TEXT EXCERPT >>
────────────────
Review of Recent Employment Developments in Ireland 24/11/2017Posted in : Fortnightly Review of Recent Employment Developments on 24 November 2017
Highlights this week: The Minister for Justice and Equality, Charlie Flanagan, announced last week that the Civil Liability (Amendment) Bill 2017 had now passed all stages in the Oireachtas; Minister of State at the Department of Justice and Equality Deputy David Stanton has outlined plans to introduce mandatory reporting by companies of any gender pay gap as part of annual reporting requirements; and CIPD Ireland is conducting a survey to explore HR practices in Ireland today.
We have an extensive Brexit update as nearly half of Ireland’s top 20 law firms have been approached by a UK law firm in the past year with regard to a possible merger, acquisition or strategic representation arrangement following the UK’s exit from the EU; Dr Colin Harvey, Professor of Human Rights Law in the School of Law, Queen's University Belfast, offers his views on the repercussions of Brexit across the island of Ireland and is certainly well worth a read; and Lisa Bryson, Principal Associate of Eversheds-Sutherland, answers complex questions regarding employees and immigration post-Brexit, providing valuable information to those affected by the cessation of the free movement of people.
1. Case Law Reviews
2. Civil Liability (Amendment) Bill 2017
3. Gender Pay Gap Reporting
4. HR Practices in Ireland Survey 2017
5. Brexit Update
6. Data Protection Update
7. Deloitte Global Human Capital Trends Report
8. UK Developments
9. Employment News in the Media
10. Thought-Provoking Video
Case Law Reviews: The focus of our case reviews this week - weekly rest periods and constructive dismissal. In the first of our cases, the CJEU was asked to consider whether the weekly rest has to be taken at the end of six days of working, to allow for a break between weeks, or whether workers may lawfully be asked to work up to 12 days in a row, provided they are given two days' rest in every fortnight; and in our second case the Labour Court ruled the complainant was entitled to terminate her contract of employment owing to the respondent's actions and inactions in connection with a grievance stemming from a demotion.
────────────────
WHAT YOU NEED TO DO >>
(1) According to the review of Irish employment developments, what plans has Deputy David Stanton outlined?
(2) Transcribe the passage from the review of Irish employment developments, beginning at the words "Review of Recent Employment Developments in" and stopping after the words "in Ireland today.".

SUPPLIED DATA >>
────────────────
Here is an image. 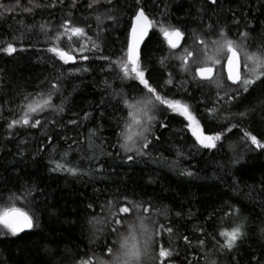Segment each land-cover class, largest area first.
Instances as JSON below:
<instances>
[{"label":"trees","instance_id":"obj_1","mask_svg":"<svg viewBox=\"0 0 264 264\" xmlns=\"http://www.w3.org/2000/svg\"><path fill=\"white\" fill-rule=\"evenodd\" d=\"M90 2L0 0V48L8 43L16 48L11 55L0 52V204L12 193L31 190L28 201L19 204L29 203L36 213L30 231L0 235V264L108 260L106 243L118 239L110 231L116 207L109 210V202L151 205L149 213L140 214L157 221L156 228L172 229L158 238L173 251L168 264H264V149H256L244 135L264 141V83L230 100L225 95L229 81L218 90L192 80L171 58L180 51L170 50L153 29L141 52L150 83L190 104L207 134L223 136L216 148H203L184 118L161 109L146 134L151 141L147 154L138 156L119 147L118 134L128 113L123 99L143 93L138 82L120 80L100 58L121 56L128 21L140 8L150 19L184 31L185 47L193 45V33L215 38L224 28L230 38L255 51L264 46V0H100L89 7ZM66 20L85 29L92 38L89 48L92 41L99 46L84 53L88 60L74 50L81 42L77 37H62L59 44L72 49L74 63L65 64L48 51L54 43L49 37L63 32ZM244 32L248 36L242 39ZM164 57L169 59L161 64ZM169 73L172 84L165 83ZM57 78L60 88L53 103L62 104L63 111L38 114L42 124L36 128L9 129L22 115L25 96L46 93ZM54 161L79 171H53ZM232 209H239L238 214ZM136 216L124 220L134 223ZM241 222L244 235L232 249L221 248L219 231Z\"/></svg>","mask_w":264,"mask_h":264},{"label":"snow or ice","instance_id":"obj_2","mask_svg":"<svg viewBox=\"0 0 264 264\" xmlns=\"http://www.w3.org/2000/svg\"><path fill=\"white\" fill-rule=\"evenodd\" d=\"M99 2L100 0H91L89 7ZM107 2L111 3V0H107ZM137 2L139 3V0ZM211 3L215 4L216 0H211ZM28 10L25 9V11ZM96 19L101 20L99 16ZM108 19H112V17L109 16ZM41 28L43 30L44 26L42 25ZM61 28L63 32L58 31L54 37H49L54 43L48 48V51L54 53L65 64L74 63L77 57L70 54L72 49L65 50L59 46L62 37L66 36L69 41H72L73 37L79 38L81 41L79 47L74 50L81 54L80 59L82 60L89 59L87 55H84L85 52L99 49L94 41L89 48L87 45L92 38L87 36L84 28L74 26L70 20H66ZM153 29L158 31L170 50L180 51L179 55H173L171 58L180 61L181 70L190 73L192 80L214 85L218 90L224 89L225 81L231 82L229 89L225 91V95L230 100L237 99L242 93L249 92L258 82L264 83V46H259L255 51H251L245 44L230 38L227 30L221 28L215 33V38H197L196 34L193 33V45L185 47L184 31L171 24L165 25L162 21L150 19L143 9H139L128 21V26L125 29L127 35L123 42L125 47L121 50V56L116 60H112L110 57H100L108 61L109 69L115 72L120 80L138 82L137 87H140L143 93L138 99H123V104L128 109V113L118 135L121 141L119 147L124 152H134L138 156L147 154L145 150L148 149L151 141L148 140L146 134L150 133L152 124L156 120L154 113L161 109L184 118L187 121L186 128L203 148H216L223 133L207 134L190 104L182 98L167 96L162 89H158L157 86L150 83L147 69L142 66L141 45ZM239 35L243 39L248 36V33L244 32ZM0 52L11 55L16 52V48L12 43H8L6 47L0 48ZM167 59L169 57L161 58V64H164ZM165 83H173L171 73H169V79ZM59 88L60 83L57 78L55 82L49 85V90L46 93L26 95L21 105L22 115L18 119H13L8 124V128L12 129L18 125L36 128L42 124V121L36 118L38 114L44 113L48 109L63 111L62 104L54 105L53 103V96L59 92ZM117 95L124 96L123 93H117ZM208 111L213 113L215 110L209 109ZM240 115L244 116L246 113ZM161 126L164 127L165 125L161 124ZM227 131H231V128ZM244 135L250 139L251 144L256 149H264V141L249 132H245ZM178 155H182V153H178ZM127 159L132 160L133 156L128 155ZM54 164L53 171L66 170L73 175L79 171L76 167H69L67 164H61L57 161H54ZM184 174L193 175L187 170ZM30 195L31 190H25L21 194L12 193L4 203L0 204V229L4 230L0 231V235L10 233L16 236L36 226V213L29 206V203L19 204L21 200L28 201ZM124 200L127 201V198ZM113 207H116V211L111 212L113 227L110 231L116 234L118 239L106 243V255L109 259L100 260L98 264H168L173 256V251L171 248H165L158 238L163 232L171 234L172 229L166 228L163 224H159L156 228L154 226L157 225V221L140 214L141 210L143 213H149L151 205L144 206L134 202H126L117 207L113 202H109V210ZM232 211L238 214L239 209H232ZM132 213H137L135 222L126 223L124 216ZM100 222L96 220V223ZM116 226H123L126 231L121 232ZM243 228V222L233 225L230 229L222 228L218 233L223 238L220 247L232 249L237 240L244 235ZM184 239L187 241L188 238L184 237ZM200 244L203 245L204 241H200ZM80 264H93V260L92 258L82 260Z\"/></svg>","mask_w":264,"mask_h":264},{"label":"water","instance_id":"obj_3","mask_svg":"<svg viewBox=\"0 0 264 264\" xmlns=\"http://www.w3.org/2000/svg\"><path fill=\"white\" fill-rule=\"evenodd\" d=\"M140 9H143V8H140ZM143 11L145 12L144 9H143ZM145 14L148 16V14H147L146 12H145ZM148 17H149V16H148ZM150 33H151V31H150ZM150 33H149V35H150ZM147 38H148V37L145 38V41L147 40ZM144 43H145V42H144ZM144 43L141 45V52H142V47H143ZM230 83H231V82H230ZM30 230H31V229L25 230V232H26V231H30ZM22 233H23V232H22Z\"/></svg>","mask_w":264,"mask_h":264}]
</instances>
────────────────
TASK RESPONSES >>
(1) He has outlined plans to introduce mandatory reporting by companies of any gender pay gap as part of annual reporting requirements.

(2)
Review of Recent Employment Developments in Ireland 24/11/2017Posted in : Fortnightly Review of Recent Employment Developments on 24 November 2017
Highlights this week: The Minister for Justice and Equality, Charlie Flanagan, announced last week that the Civil Liability (Amendment) Bill 2017 had now passed all stages in the Oireachtas; Minister of State at the Department of Justice and Equality Deputy David Stanton has outlined plans to introduce mandatory reporting by companies of any gender pay gap as part of annual reporting requirements; and CIPD Ireland is conducting a survey to explore HR practices in Ireland today.